鶴見俊輔が気になってならない。業績、著作などをどれだけ知っているのか、と問われると甚だ心もとないのだが、彼の言葉に触れるたびに、我が琴線に触れるものを感じる。なにか生理的なところに響いてくるのだ。

この本には、高野長英、安場保和、後藤新平、鶴見祐輔といった、自分のルーツにある人々(敬意もあれば複雑な感情もある人たち)について、あるいは、石牟礼道子、金時鐘、吉川幸次郎、小田実ら、戦後を共に生きた先人・友人たちへの思い、そして何よりも敬愛してやまない姉、鶴見和子への文章が収められている。姉に関する最後の文章は、死の一週間前に書かれたものだという。鶴見俊輔の、透き通った心がそのまま現れたような文である。

先に亡くなった姉、鶴見和子の文も寄せられている。それによると、和子はよく「あなたと俊輔さんとは同じお母様ですか?」あるいは「お兄様によろしく」と言われたそうである。つまり、4つ下の俊介のほうが年上に見られ、かつ、二人の描く母像が恐ろしいほどに食い違っているからであるという。

最初の誤解については「俊輔のほうが、わたしよりもはるかに多くのすぐれた仕事をしている」と彼女はきっぱりと書いている。そして、次の誤解については。

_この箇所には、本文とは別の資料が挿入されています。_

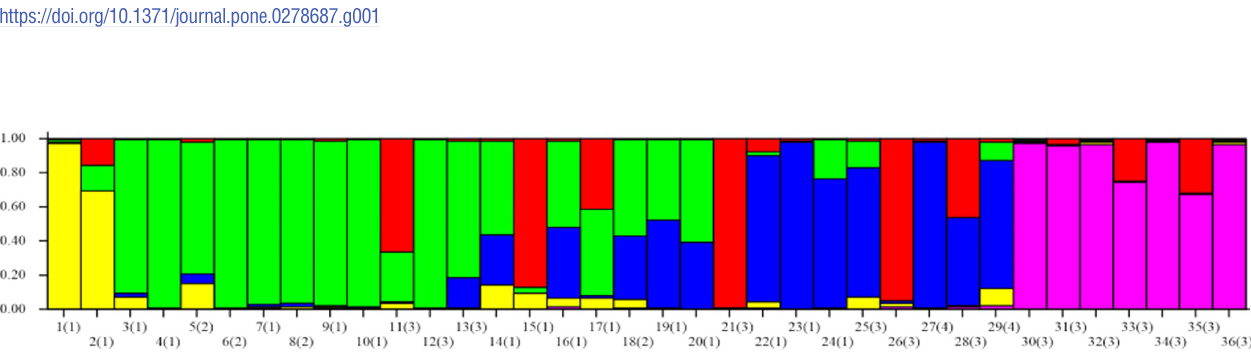
Fig 2. Genetic relatedness of smooth bromegrass genotypes analyzed by STRUCTURE program. Numbers on the y -axis indicate the membership coefficient. The color of the bar indicates the five sub-groups identified through the STRUCTURE program. Genotypes with the same color belong to the same group.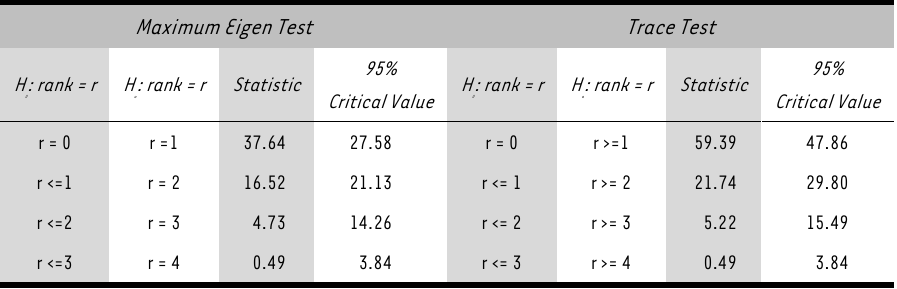
Johansen Cointegration Test Based on Trace and Maximum Eigen Values of the Stochastic Matrix for the exchange rate pass-through model Maximum Eigen Test Trace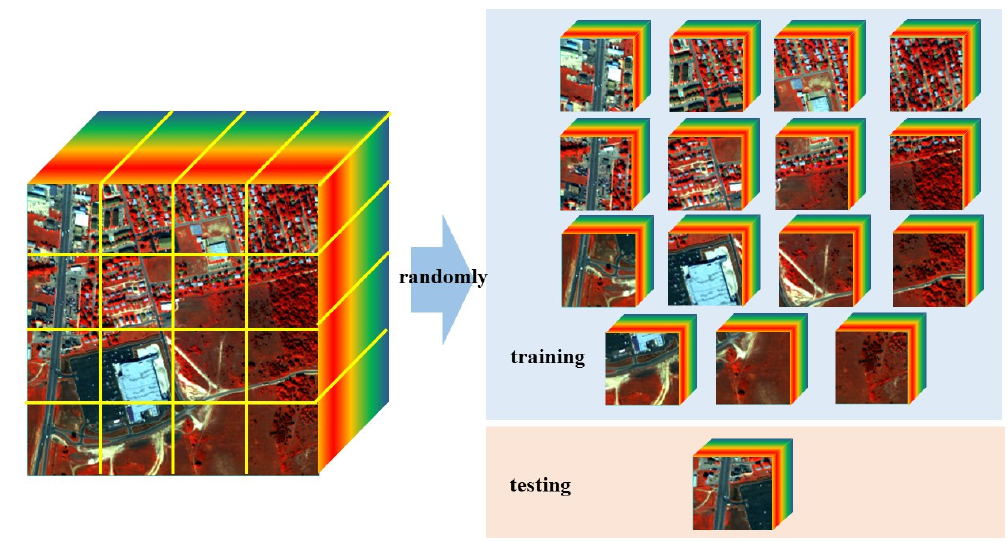
Figure 4. The Map of the Composition Structure of Training and Testing Figure 4. the Map of the Composition Structure of Training and Testing Data.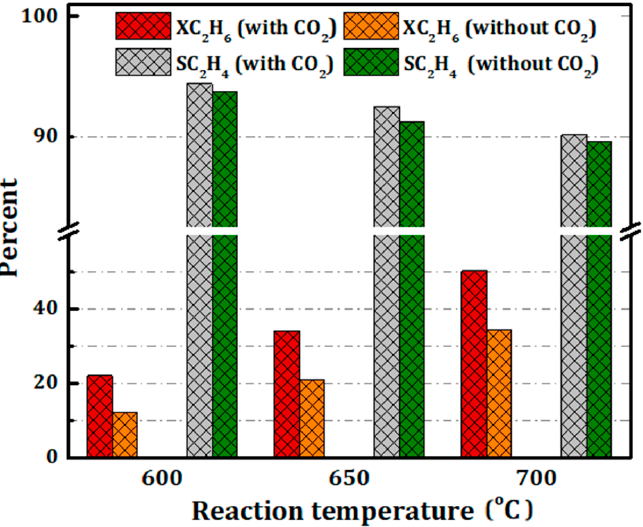
Figure 9. Effects of CO 2 addition on the conversion of ethane and selectivity of ethylene for the Cr(8)/MOS catalyst at different temperatures.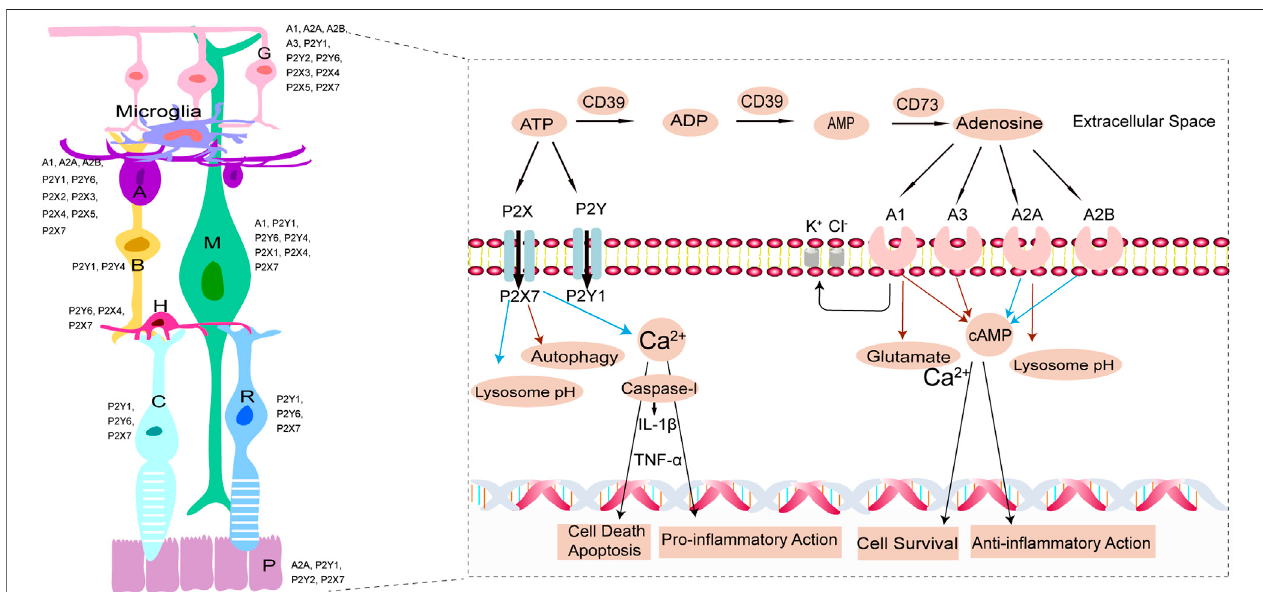
FIGURE 1 | In the left, schematic representation illustrating the expression of P2 and P1 receptors (Ventura et al., 2019). P , Pigment epithelium cell; R, rod cell; C, conecell;H,horizontalcell;B,bipolarcell;M,Müllercell;A,amacrinecell;G,ganglioncell.Intheright,ATPandadenosinemetabolizingintheextracellularconditionsand mediate pathologic process within the retina. Extracellular ATP is hydrolyzed to ADP, AMP, adenosine by the activity of CD39 and CD73. Extracellular ATP and adenosine interact, therefore causing their activation, with P2 (P2X, P2Y) and P1 (A1, A2A, A2B, A3) purinergic receptors, respectively. On one hand, Calcium- dependent cell death pathways due to increased ATP or glutamate and in fl ammasome-dependent cell death pathway induced by P2X7 pore formation accompanied withactivationofapoptosis-inducingfactor, both contribute toretinal cells death or apoptosis. Extracellular ATPstimulates retinal microglia activity torelease neurotoxic factors,(e.g.TNF- α ,IL-1 β )exertingpro-in fl ammatoryaction.StimulationofP2X7RraiseslysosomalpH(bluearrows)inRPEcellsandlowersautophagy,whichcontribute to lysosomal alkalinization and lipofuscin accumulation. On the other hand, A1R and A3R inhibit adenylyl cyclase decreasing intracellular cyclic adenosine monophosphate (cAMP) levels (red arrows) while A2AR and A2BR activate adenylyl cyclase increasing intracellular cAMP levels (blue arrows). Adenosine acting at A1R signi fi cantly decreases the glutamate-induced calcium in fl ux (red arrows) contributing to cell survival. Adenosine exerts anti-in fl ammatory action, as well as decreases lysosomepH(redarrows).Moreover,A1Ropeningthepotassiumandchloridechannels,increasesthe fl uidclearancefromtheedematousretinaviaincreasedextrusion into the blood of ionic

母はサムライ気質で、長男は立派に育てあげねば、「ご先祖様に申訳がない」という強烈な責任感を持っていた。(中略)母は弟を深く愛したので、その叱り方は強烈をきわめたのである。子どものわたしの目から見れば、大女の母が、痩せっぽちの小さな男の子を、いじめているとしか映らなかった。そこで、わたしはいつも母に抵抗して、弟を守っているつもりであった。わたしが、弟と喧嘩するゆとりが全くないほどに、母は弟を攻めたてた。
 こうした母の厳しい鍛錬は、俊輔を何度か自殺未遂に追いやった。そうした夜、麻布の家から駿河台の病院に瀕死の弟を連れてゆく車の中の不安な、祈るような気持を、宮城前の松のくろぐろとした影を見ると、今でも鮮やかに思い起こす。

和子は女の子であるが上に、母の過剰な期待を受けず、また父に溺愛されたがゆえに、こうした暗黒もくぐり抜けることはなかった極楽トンボである、と自らを評している。

ここで記された鶴見俊輔と母親との関係は、「赤ん坊の自分を蹴ったり殴ったりした母」として彼自身も何度も語っている。が、姉の目を通して語られると更に壮絶さを増す。俊輔もまた、姉について

彼女が間に入ることなしには、母は私を自殺においこんだと思う。

と語り、

弟として、わたしが彼女に返したことは?
ないと言ってよい。

と断言している。この互いに深く信頼しあい、敬愛し合う兄弟愛を私は心から羨ましく思う。とともに、不幸な親子関係において、姉がどれだけ弟を助けたのかを思うと胸が熱くなる。

私が鶴見俊輔に惹かれるのは、彼のどこまでも自分に正直である態度と誠実さを究極まで貫く精神と、どんな人に対しても公平で対等であり、他者の尊厳に敬意を払うことを絶対に忘れない態度、そして他者の評価に揺るぐことのない自己の価値基準の強さによる。これは、業績と言うよりも、人となりに惹かれているのだな、とはたと気付いたのだが、この気付きが、後の読書につながっていく、とだけここでは書いておく。この続きは、また別の本の話で。